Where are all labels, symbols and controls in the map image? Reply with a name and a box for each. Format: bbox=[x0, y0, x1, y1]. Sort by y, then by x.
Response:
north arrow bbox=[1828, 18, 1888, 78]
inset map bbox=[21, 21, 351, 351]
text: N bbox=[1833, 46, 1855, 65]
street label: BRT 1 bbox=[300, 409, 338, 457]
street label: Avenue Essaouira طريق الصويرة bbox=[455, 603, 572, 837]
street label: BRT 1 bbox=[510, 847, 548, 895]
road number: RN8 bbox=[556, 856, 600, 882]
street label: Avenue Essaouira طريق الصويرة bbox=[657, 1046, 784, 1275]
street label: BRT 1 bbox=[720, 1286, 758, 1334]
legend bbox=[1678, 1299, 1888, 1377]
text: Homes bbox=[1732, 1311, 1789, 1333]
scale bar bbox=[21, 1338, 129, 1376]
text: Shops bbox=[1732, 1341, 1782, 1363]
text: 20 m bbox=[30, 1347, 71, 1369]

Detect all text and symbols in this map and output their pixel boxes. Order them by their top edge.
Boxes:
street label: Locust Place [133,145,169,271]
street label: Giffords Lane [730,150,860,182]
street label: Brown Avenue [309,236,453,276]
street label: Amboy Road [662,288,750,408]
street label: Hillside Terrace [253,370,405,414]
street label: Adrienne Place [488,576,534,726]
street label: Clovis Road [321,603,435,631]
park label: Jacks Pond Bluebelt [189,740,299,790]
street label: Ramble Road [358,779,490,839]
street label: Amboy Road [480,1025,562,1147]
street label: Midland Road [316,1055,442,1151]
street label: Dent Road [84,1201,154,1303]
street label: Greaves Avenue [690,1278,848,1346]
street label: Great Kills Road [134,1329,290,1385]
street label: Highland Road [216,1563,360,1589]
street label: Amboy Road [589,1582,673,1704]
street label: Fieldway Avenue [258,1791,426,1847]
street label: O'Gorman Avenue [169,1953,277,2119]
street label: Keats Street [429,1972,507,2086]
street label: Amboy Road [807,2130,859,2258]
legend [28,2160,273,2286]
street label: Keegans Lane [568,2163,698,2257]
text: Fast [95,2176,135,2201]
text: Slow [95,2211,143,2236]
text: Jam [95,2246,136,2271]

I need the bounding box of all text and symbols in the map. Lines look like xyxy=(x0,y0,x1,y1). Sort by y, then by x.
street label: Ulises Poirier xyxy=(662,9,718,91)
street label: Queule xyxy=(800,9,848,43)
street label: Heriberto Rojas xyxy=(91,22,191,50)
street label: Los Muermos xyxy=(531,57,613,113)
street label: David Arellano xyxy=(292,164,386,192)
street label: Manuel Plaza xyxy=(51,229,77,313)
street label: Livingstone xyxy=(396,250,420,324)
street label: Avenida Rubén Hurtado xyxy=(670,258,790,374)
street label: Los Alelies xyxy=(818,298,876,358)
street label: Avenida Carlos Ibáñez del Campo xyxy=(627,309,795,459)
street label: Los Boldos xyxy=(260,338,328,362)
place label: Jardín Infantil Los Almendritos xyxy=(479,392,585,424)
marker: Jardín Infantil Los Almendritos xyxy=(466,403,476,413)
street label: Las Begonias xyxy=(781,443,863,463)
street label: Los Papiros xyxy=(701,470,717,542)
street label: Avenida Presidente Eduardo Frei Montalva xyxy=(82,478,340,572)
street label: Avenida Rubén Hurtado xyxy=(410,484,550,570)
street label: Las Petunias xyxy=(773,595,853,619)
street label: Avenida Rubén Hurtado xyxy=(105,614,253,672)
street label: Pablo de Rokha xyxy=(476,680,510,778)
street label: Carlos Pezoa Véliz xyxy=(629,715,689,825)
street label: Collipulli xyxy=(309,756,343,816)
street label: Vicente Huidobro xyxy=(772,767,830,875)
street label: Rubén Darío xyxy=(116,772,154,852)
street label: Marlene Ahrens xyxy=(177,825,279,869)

WORK INSTRUCTION:
Please return every line of the records above that contains the word "then".

ANSWER TO THE EXERCISE:
Where are all labels, symbols and controls in the map image? Reply with a name and a box for each. Format: bbox=[x0, y0, x1, y1]. Sort by y, then by x.
I need the bounding box of all text and symbols in the map. Lines look like xyxy=(x0,y0,x1,y1). Sort by y, then by x.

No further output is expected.